■ **Available data**
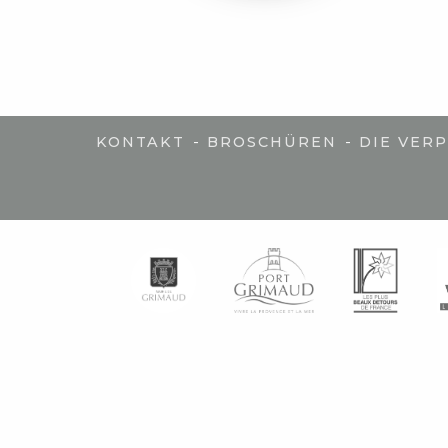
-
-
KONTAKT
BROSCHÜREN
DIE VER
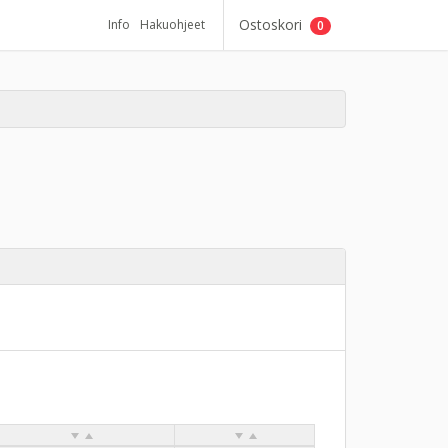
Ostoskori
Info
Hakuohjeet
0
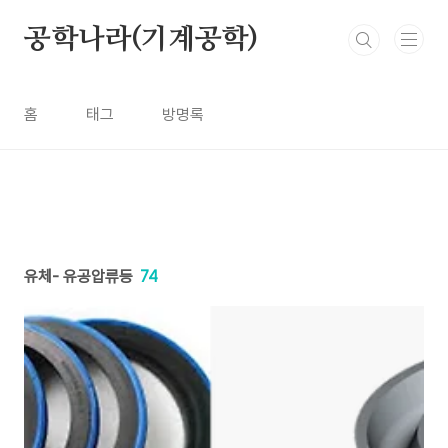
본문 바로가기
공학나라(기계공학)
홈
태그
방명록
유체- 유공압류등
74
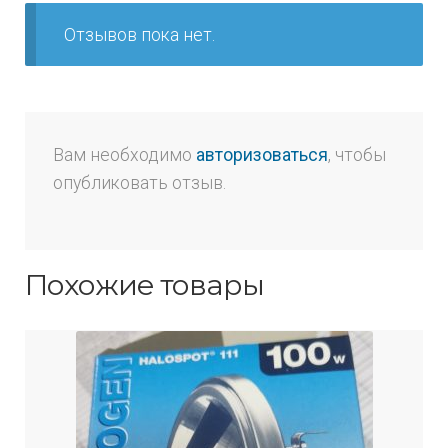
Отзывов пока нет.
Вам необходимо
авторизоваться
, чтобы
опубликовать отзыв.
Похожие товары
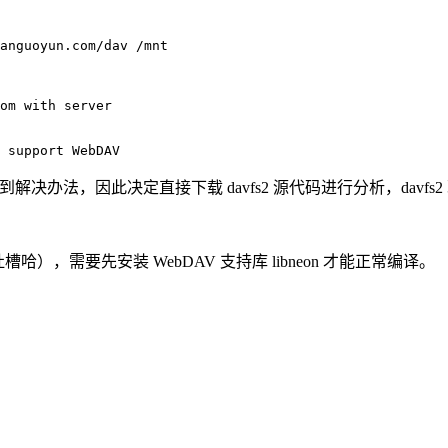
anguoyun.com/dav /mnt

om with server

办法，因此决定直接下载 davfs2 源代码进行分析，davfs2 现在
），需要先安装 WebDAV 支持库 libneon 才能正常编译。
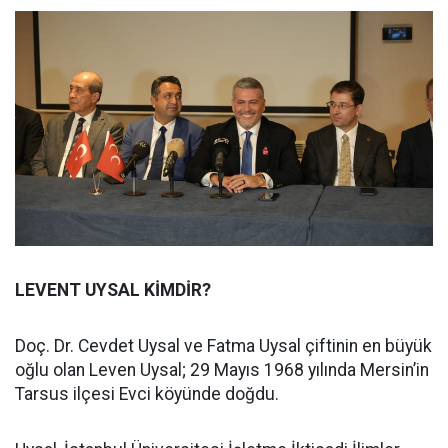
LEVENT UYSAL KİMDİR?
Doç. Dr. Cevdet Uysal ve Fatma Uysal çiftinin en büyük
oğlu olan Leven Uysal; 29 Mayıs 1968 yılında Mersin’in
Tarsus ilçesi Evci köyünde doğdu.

■ **Written task**
Repeat only the lines from the one holding "опубликовать отзыв." through the last line of the data, inclusive. Keep the pictures out.

■ **Solution**
опубликовать отзыв.
Похожие товары
anguoyun.com/dav /mnt

om with server

办法，因此决定直接下载 davfs2 源代码进行分析，davfs2 现在
），需要先安装 WebDAV 支持库 libneon 才能正常编译。
LEVENT UYSAL KİMDİR?
Doç. Dr. Cevdet Uysal ve Fatma Uysal çiftinin en büyük
oğlu olan Leven Uysal; 29 Mayıs 1968 yılında Mersin’in
Tarsus ilçesi Evci köyünde doğdu.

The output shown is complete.